* **PROBLEM**
Search term "сухофруктов": copy each line of the records that contains it.

* **DATASET EXCERPTS**
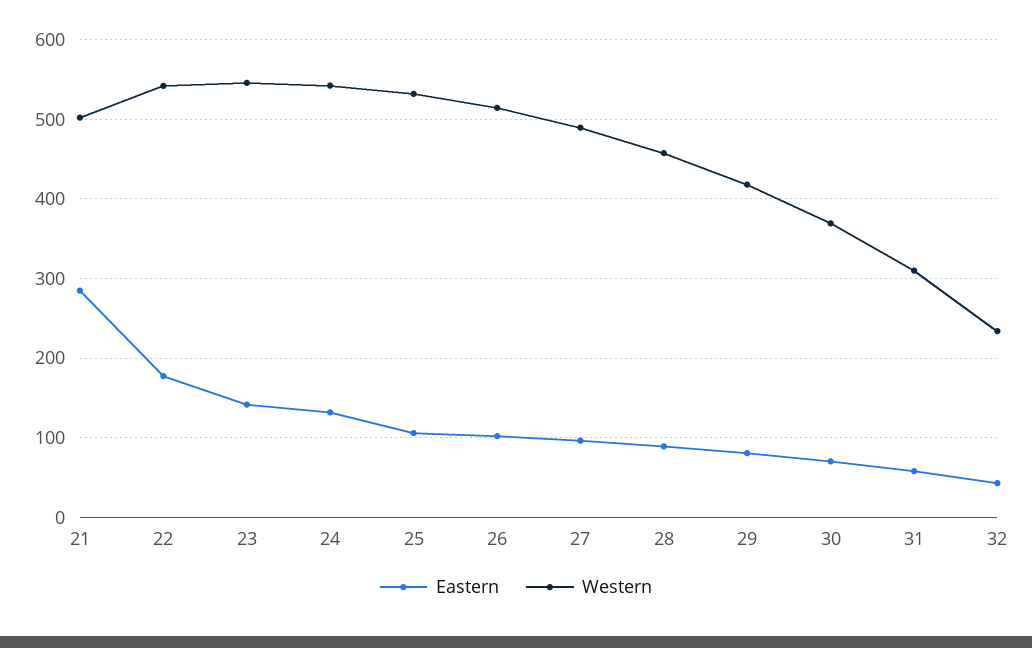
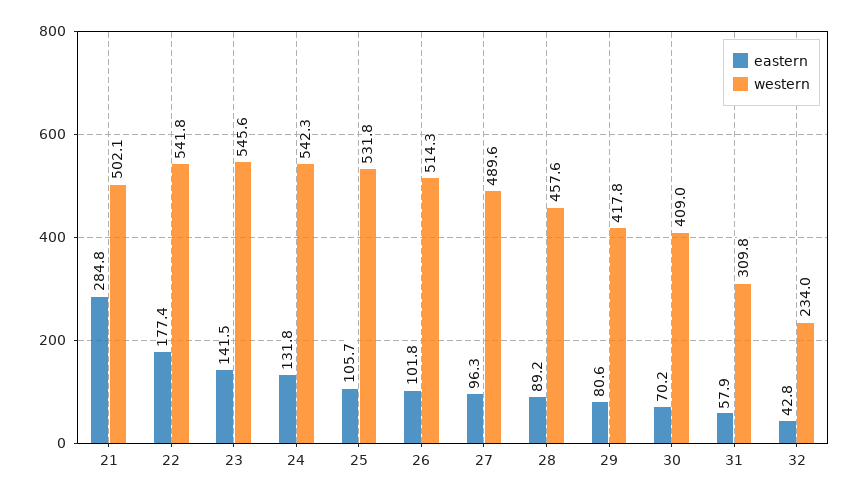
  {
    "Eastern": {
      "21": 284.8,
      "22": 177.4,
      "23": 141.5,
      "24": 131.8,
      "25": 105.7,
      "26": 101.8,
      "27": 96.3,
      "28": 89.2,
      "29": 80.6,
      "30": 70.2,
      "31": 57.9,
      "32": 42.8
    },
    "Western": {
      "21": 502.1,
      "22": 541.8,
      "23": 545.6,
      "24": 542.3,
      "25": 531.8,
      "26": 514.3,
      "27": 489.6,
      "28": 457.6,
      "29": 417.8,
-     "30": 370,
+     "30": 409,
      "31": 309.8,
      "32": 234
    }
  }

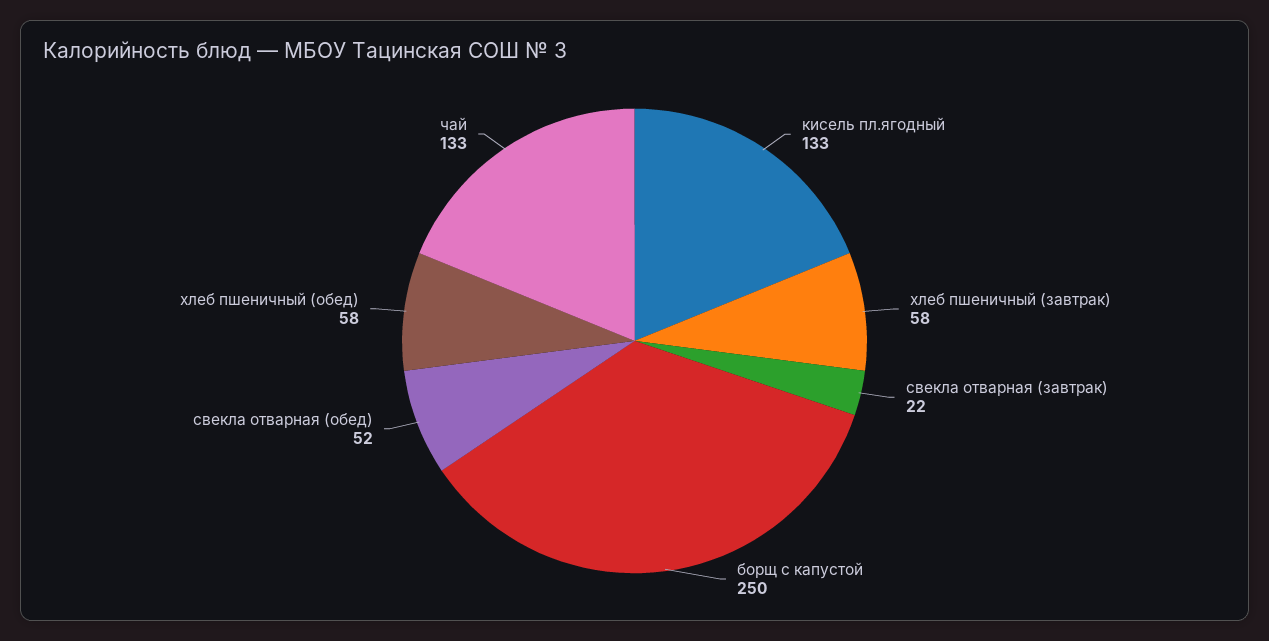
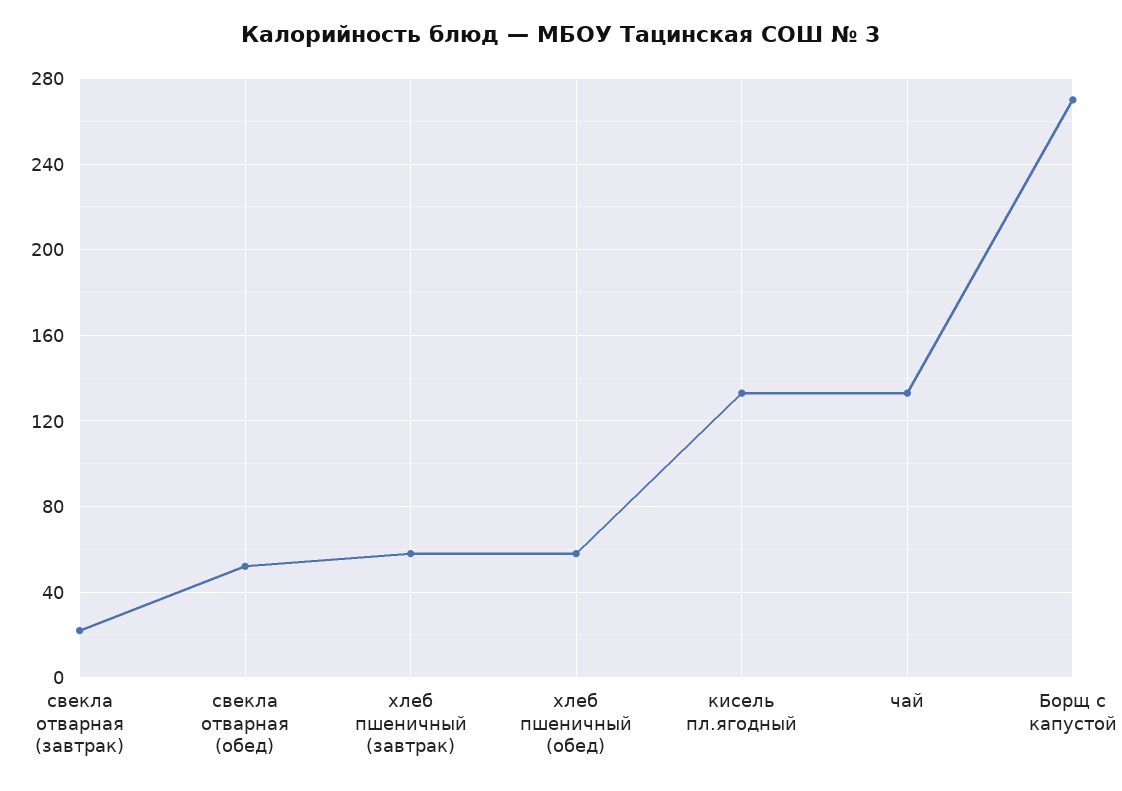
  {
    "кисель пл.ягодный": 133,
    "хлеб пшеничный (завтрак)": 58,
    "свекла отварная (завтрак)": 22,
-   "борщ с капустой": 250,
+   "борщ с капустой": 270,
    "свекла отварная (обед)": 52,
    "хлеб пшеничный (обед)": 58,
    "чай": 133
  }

---

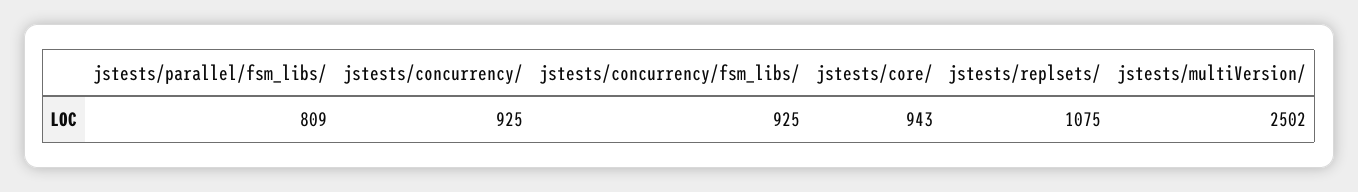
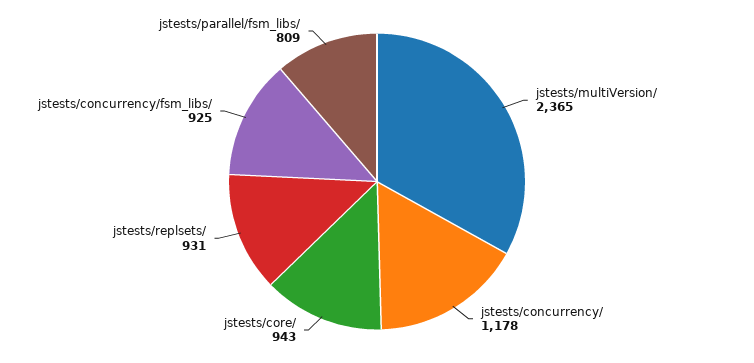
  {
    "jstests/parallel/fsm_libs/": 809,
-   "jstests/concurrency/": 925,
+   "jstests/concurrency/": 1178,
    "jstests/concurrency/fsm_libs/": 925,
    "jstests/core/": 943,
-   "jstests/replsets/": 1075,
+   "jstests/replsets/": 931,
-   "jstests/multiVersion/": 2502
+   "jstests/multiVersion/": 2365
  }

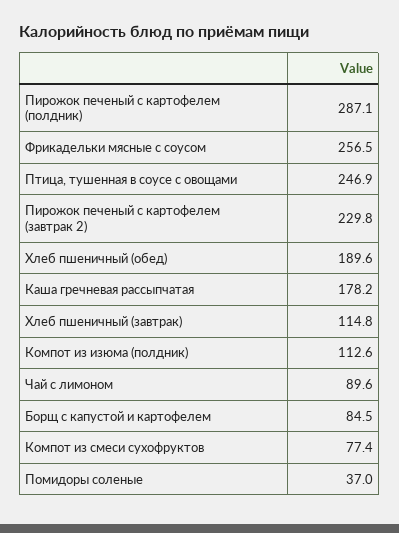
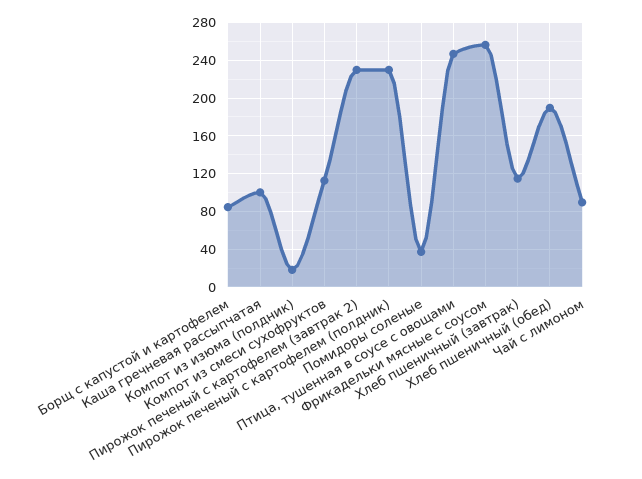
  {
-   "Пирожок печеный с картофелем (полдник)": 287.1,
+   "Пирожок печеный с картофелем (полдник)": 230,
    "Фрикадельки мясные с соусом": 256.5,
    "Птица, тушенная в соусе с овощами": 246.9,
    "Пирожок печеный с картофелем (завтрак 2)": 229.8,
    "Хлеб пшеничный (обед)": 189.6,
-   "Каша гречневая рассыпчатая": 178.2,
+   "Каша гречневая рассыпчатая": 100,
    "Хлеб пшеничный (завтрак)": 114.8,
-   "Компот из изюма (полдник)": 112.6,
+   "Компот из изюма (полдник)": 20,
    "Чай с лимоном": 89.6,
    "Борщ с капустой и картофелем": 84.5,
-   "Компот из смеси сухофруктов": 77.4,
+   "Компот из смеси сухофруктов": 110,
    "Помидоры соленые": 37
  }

* **EXERCISE SOLUTION**
-   "Компот из смеси сухофруктов": 77.4,
+   "Компот из смеси сухофруктов": 110,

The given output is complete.